【懐かしい顔】

 クラス会や同窓会は気が置けない集まりである。
 昔の楽しかった思い出、苦しかった経験を肴に何でも笑いながらの場となる。職場や家庭での込み入った話はまずない。湿っぽい話を挙げるなら病気ぐらいだろうか。
 頻度には差はあるが、学生時代の集まりが最も賑やかかもしれない。だが、俗世間を離れた屈託のない集まりは小学校時代のものだと思う。
 2004年正月、考えもしなかった年賀状が届いた。小さな田舎町だから、住所を調べようと思えば直ぐにでもできる。別に同窓会名簿をひっくっり返さなくとも苦もなく分かったはずだ。
 その年賀状に「今年のクラス会には必ず出席してください」と添え書きがあった。 小学校を卒業してから53年がたっている。半世紀前の同窓だけに、物故者が何人かいたという。敗戦から復興に向けて動き出した日本がサンフランシスコ平和条約に調印、晴れて独立したのが1952(昭和27)年だ。私たちが小学校を卒業したのはその2年後である。
 古ぼけた当時の粗末なアルバムを開くと、学校の正門を前に校長と担任の先生を中心に50人ほどのクラスメートが並んでいる。
 継ぎ接ぎの上着やズボン、セーターは寄せ集めの毛糸を繋いで編んだのだものだ。男子児童は坊主頭、女子児童はオカッパで紐で髪を結わえた、当時としては精いっぱいの装いだったのかもしれない。食べ物も、身に着ける物も不足し、貧しい生活を送っていたことが、写真でも分かる。
 そんな時代を送った子どもたちも還暦を過ぎ、我が子より孫を「無責任」に可愛がる「困ったおじいちゃん、おばあちゃん」になってしまった。どんなに粋がってもお年寄りの仲間入りをしたことに違いはない。
 クラス会といったって、「じじい、ばばあの集まり」にすぎないのだが、この「じじい、ばばあの集まり」が何とも言いがたい郷愁を誘うから不思議だ。「参加します」とすぐさま返事をした。
 学生時代と比べて小学校時代のクラス会に引かれるのは、我々の当時の生活が今では考えられないほど貧しく、子どもながらに一生懸命生きていた仲間だったからである。
 食べ物も着るものも、ありあわせ、お下がりがごく当たり前だったし、教科書の一部も兄姉が使ったものを譲り受けた。何でも譲り合い、助け合う時代の子どもだった。そのせいか、貧しかったが不思議と「豊か」な日々だったような気がしている。だから、余計に昔を懐かしむのかもしれない。
 そんな昔の子どもたちが集まったクラス会が3年前の秋、宮城県・青根温泉、昨年は少し遠出をして沖縄に遊んだ。いずれも、6、7割は女性だった。スケジュールが合わないなど理由はまちまちだが、女性の方が自由度で勝っていたことは間違いない。
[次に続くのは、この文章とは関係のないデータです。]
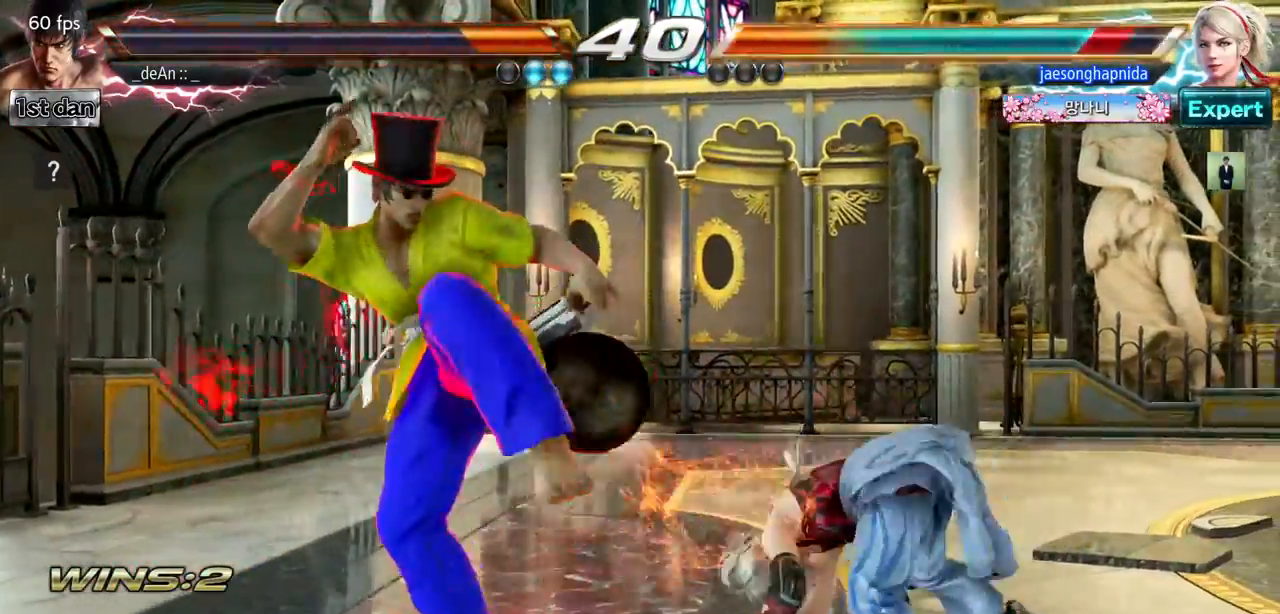
{"buttons": ["CROSS"], "left_stick": "center", "events": [[100, "left_stick", "left"], [401, "left_stick", "center"], [434, "CROSS", "down"]]}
          ☆              ☆

 こんな古い話を紹介するのは、つい最近、突然鳴った携帯電話に始まる。
 受話器から特徴のある声が聞こえ、「今、白組のおばさんが集まって車で遠刈田温泉に食事に行くところ。どうしていますか」。白組とは小学校時代のクラス名。遠刈田温泉は蔵王連峰の宮城県側の中腹にある古い温泉郷だ。
 季節ごとに旅に出掛け、美味い食事を腹いっぱい食べて満足する。留守にした家のことなどあまり心配しないようだ。ちゃんと留守をしてくれる人がいるから、心配などすることは余計なお世話なのだ。
 携帯の受話器から飛び出してくる元気な声は続いた。
 「皆が集まるとクラス会で楽しかった思い出が次々と出てくるの。また、どこかに行く時は必ず参加してね」
 実は昨年(2006年)は6月の沖縄旅行から帰って、10月に2度目のクラス会を仙台市近郊の秋保温泉で催した。広島から遠来の先生を迎えての集まりで、運悪く雨に降られたがのんびり湯に浸かり、宴会もかなり盛り上がった。
 ここまで来ると、長い無沙汰を埋めるクラス会というよりは、「クラス会」を口実にした遊興を求める「遊びの会」と言った方が正しい。
 沖縄旅行は、1972(昭和47)年の沖縄返還を現地で取材、返還の前後3年間駐在した私の提案を皆が受け入れて実現した。
 読谷村のホテルを足場に中北部の観光スポットを回り、翌日は那覇市内の高台にあるホテルに泊まり、夜は夕食を兼ねて国際通りの始まりにある民謡ライブの店に繰り出した。
 軽快な三線が奏でる沖縄民謡は、どこか異国情緒を感じさせて心地よい。いつの間にか体が三線の音色合わせて動き出した。ほろ酔いの旅行客と思えるグループが、誘い合って立ち上がり踊りだしたのがカチャーシー。沖縄では老いも若きも歌に合わせてカチャーシーを踊るのが常だ。
 わが一団も我慢しきれなくなったようで、次々と踊りに加わった。ついには仲間13人がステージ前を独占、周囲の客の手拍子も手伝って調子は上がりっぱなしだった。
 旅行先に沖縄を選んだのは、単なる観光だけでなく、沖縄の現実を見てはどうかと思ったからである。那覇市の中心部には高層ビルが建ち並び、リゾートホテルが東シナ海に面する西海岸に切れ間なく並ぶ。そこに年間500万人を超える観光客がやってくる。那覇空港から北部の中心都市の名護市まではく高速道路が走る。
 こんな「表」の顔とは別に沖縄には広大な米軍基地が居座っている。沖縄本島だけを見れば、総面積の2割を米軍基地が占める。それも一等地ばかりで、住民はその周りに密集する。青いさんご礁で囲まれた。沖縄は、こんな現実とも向き合っている。
 クラス会とはいえ少々堅苦しい旅になったが、沖縄の魅力を十分堪能できたと思う。

         ☆              ☆

 04年以来、3度のクラス会をやったが、気がついたことを最後に付け加えておく。
 皆が集まってわいわい話す中で、不思議と「ぼやき」や家庭内の込み入った話がなかった。親バカぶりも聞かなかったし、孫を自慢する者もいなかった。
 歳のいった者が集まると、必ずのように話題となるのは「家族」「親子」「嫁姑」だという。話している本人は気付かないようだが、聞かされる側はたまったものではない。よくよく、頭に入れておいた方がいい。(2007年10月19日記)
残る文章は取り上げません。